Während Jane mit dem Fingernagel an ihnen entlang gleitet, schlägt ein Stäbchen gegen den anderen. Es entsteht ein verträumter, sanfter Sound, den man selten hört. Zur elektronischen Grundierung fügt die Künstlerin also noch etwas Natürliches hinzu. Manche Leute haben ein Windspiel im Garten hängen, so ähnlich, nur viel besser hört sich "Lux" hier an.
Sie macht also keine ausgelutschten Sachen, sondern liefert eine originelle krautige Psychedelic-Classic Rock-Dreampop-Electro-Firlefanz-Mixtur ab. Gerade die gestalterische Umsetzung sprüht vor Hinhör-Reizen, etwa mit einem Marxophon in "Modern Reputation". Gleichzeitig erfüllt die Liverpoolerin ein Urbedürfnis nach süßen, harmonischen Akkordfolgen im Sinne von Mozart und Beatles.

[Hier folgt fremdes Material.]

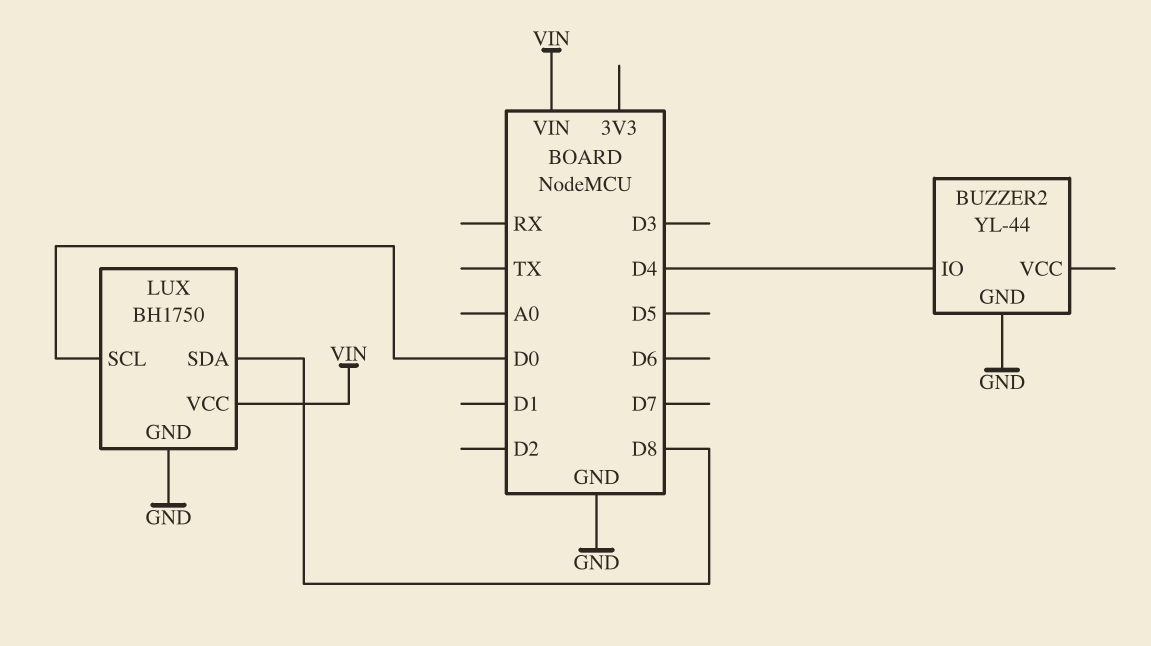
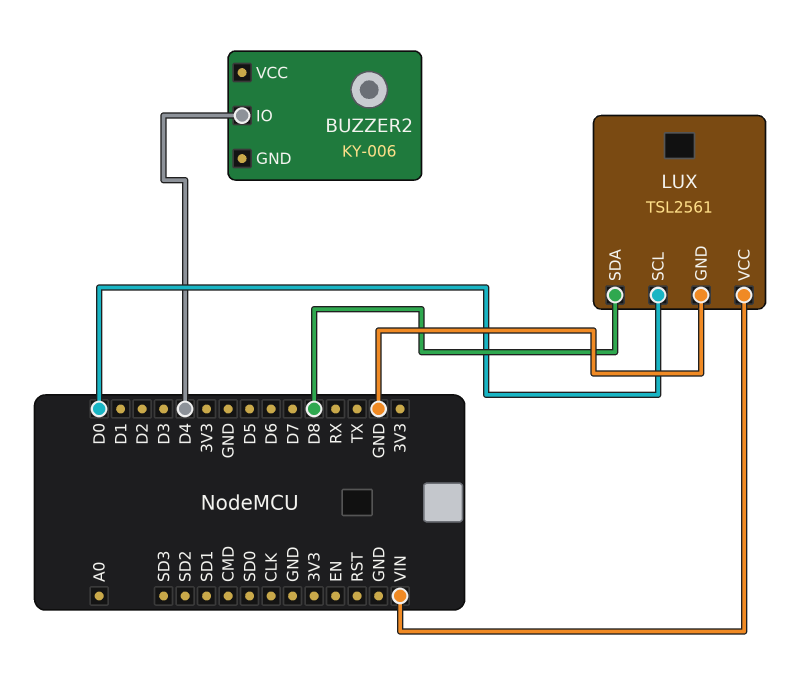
BUZZER2: YL-44 -> KY-006
BUZZER2 pin GND: GND -> none
LUX: BH1750 -> TSL2561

Im Titelstück "Flock" bedient Jane diese Sehnsucht auf ihre ausgefallene Weise. Dazu gehört eine echt niedliche Art, wie eine schwachbrüstige Querflöte, nicht gerade zum Lead-Instrument geboren, durch den Song führt. Ab und an bekommt sie einen perkussiven Tritt nach vorne. Psychedelic Rock, gegen den Strich gebürstet, wechselt mit somnambulen Dream-Pop. Nach all dem Kunstanspruch überrascht mit "Solarised" ein vergleichsweise plakativer Electropop-Rausschmeißer.

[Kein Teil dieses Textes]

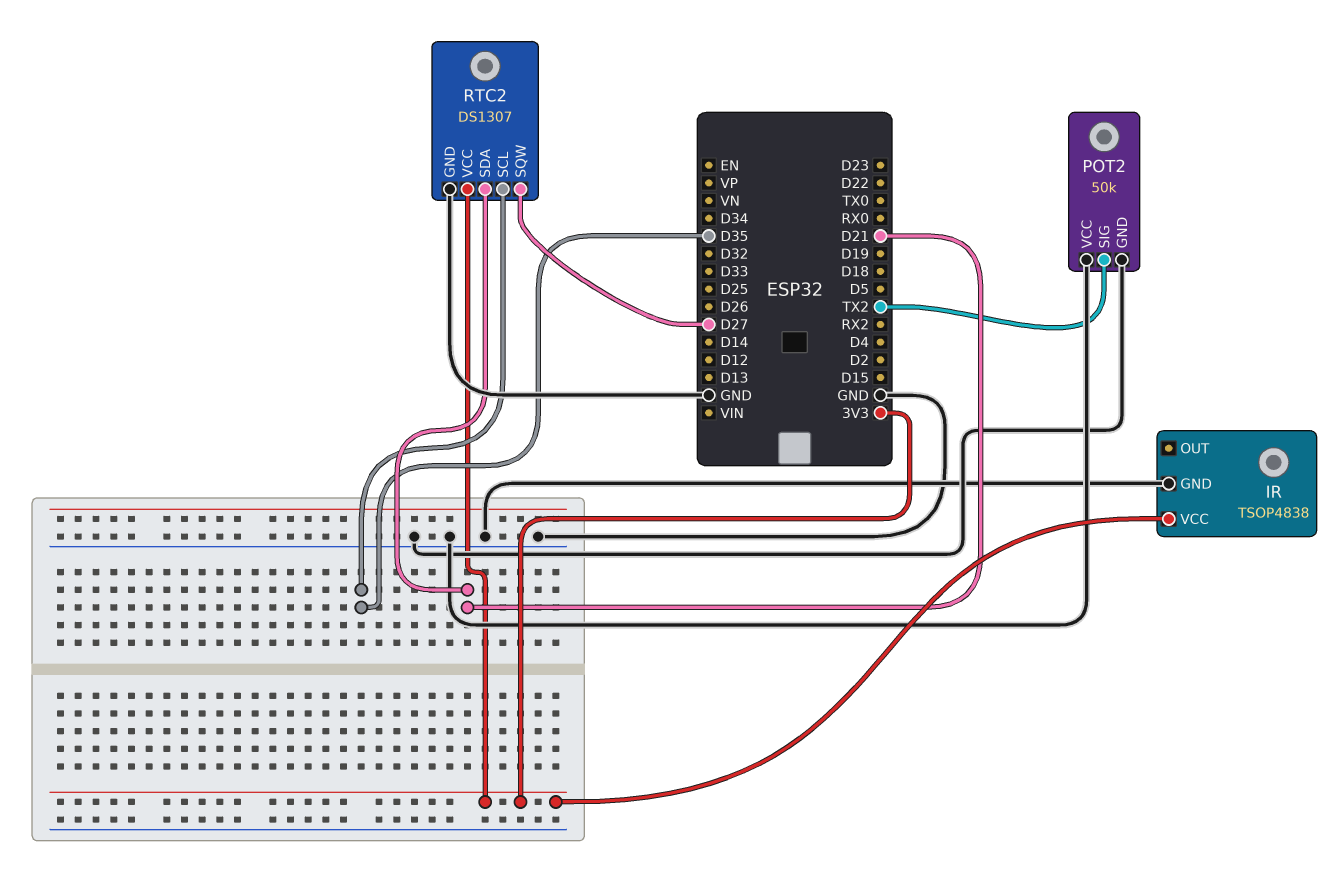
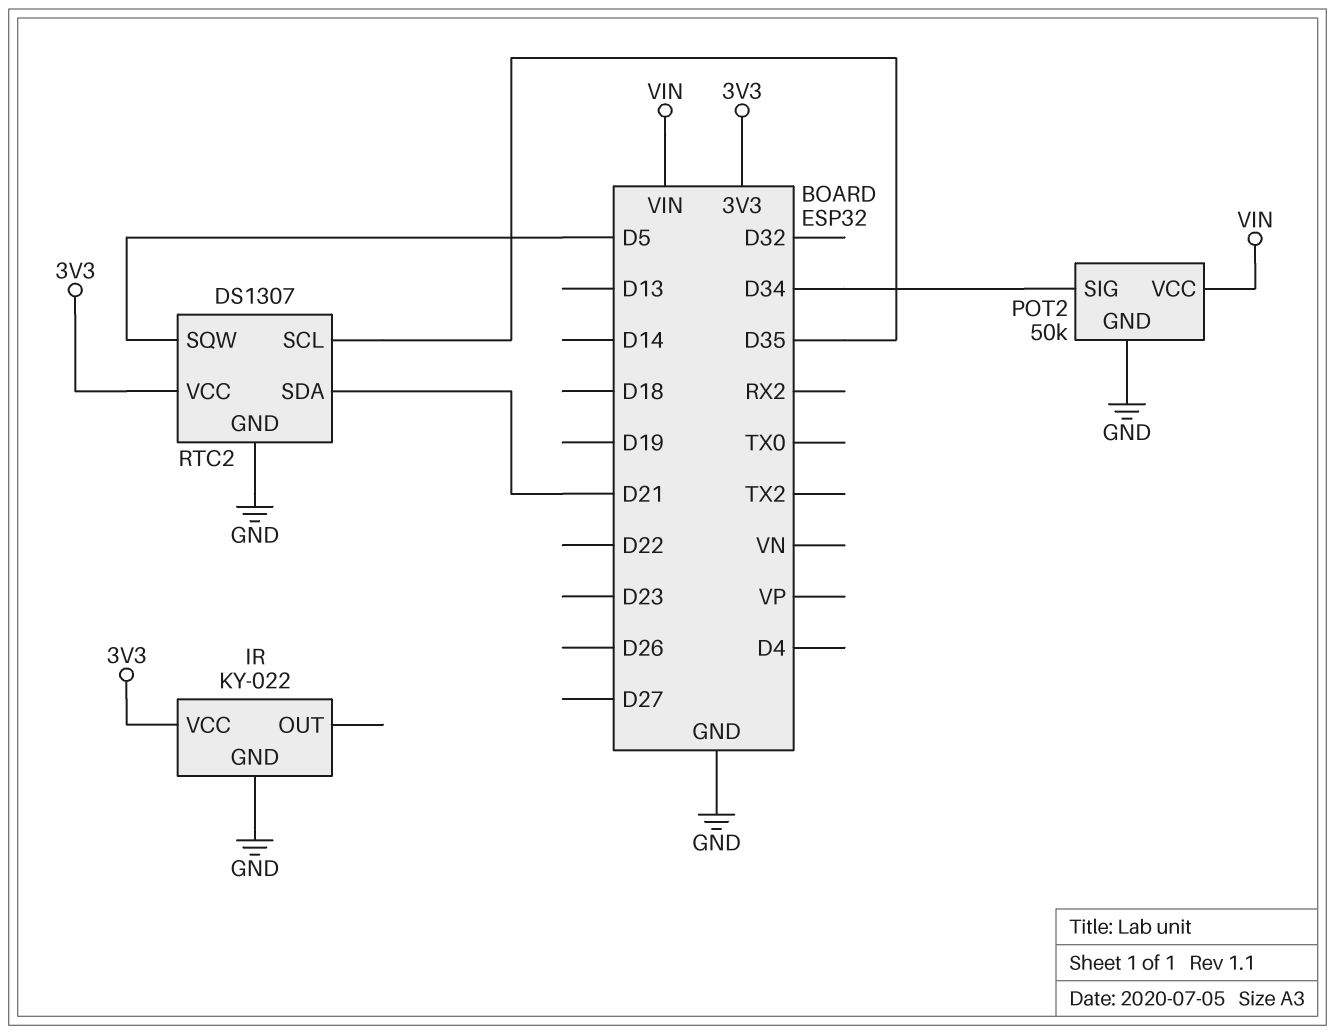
IR: TSOP4838 -> KY-022
POT2 pin SIG: TX2 -> D34
POT2 pin VCC: GND -> VIN
RTC2 pin SQW: D27 -> D5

Die gesamte LP "Flock" steht für kreative Impulse abseits von Standards und hundert Mal Gehörtem. Besonders angenehm greift der subtile Reisebilder-vor-dem-Auge-Effekt der Platte. Bei "Sunset Dreams" fühlt man sich schnell in einem Tropenumfeld, Indonesien könnte passen, irgendwas am Amazonas oder mit Wasserfällen auch. "Lux" erinnert da eher an skandinavische Geysire, "Modern Reputation" an Amsterdam im Nieselregen. Und immer wieder hat die Platte so viel mit Sixties-Retrosound und (vielleicht unbeabsichtigten) Reminiszenzen an The Doors gemein, dass Venice Beach ganz nahe scheint.
2 Kommentare
Hört sich fein an, wird gecheckt.
Klassischer 4AD Sound. Schön das. Gleich mal wieder Pale Saints und My Bloody Valentine auflegen.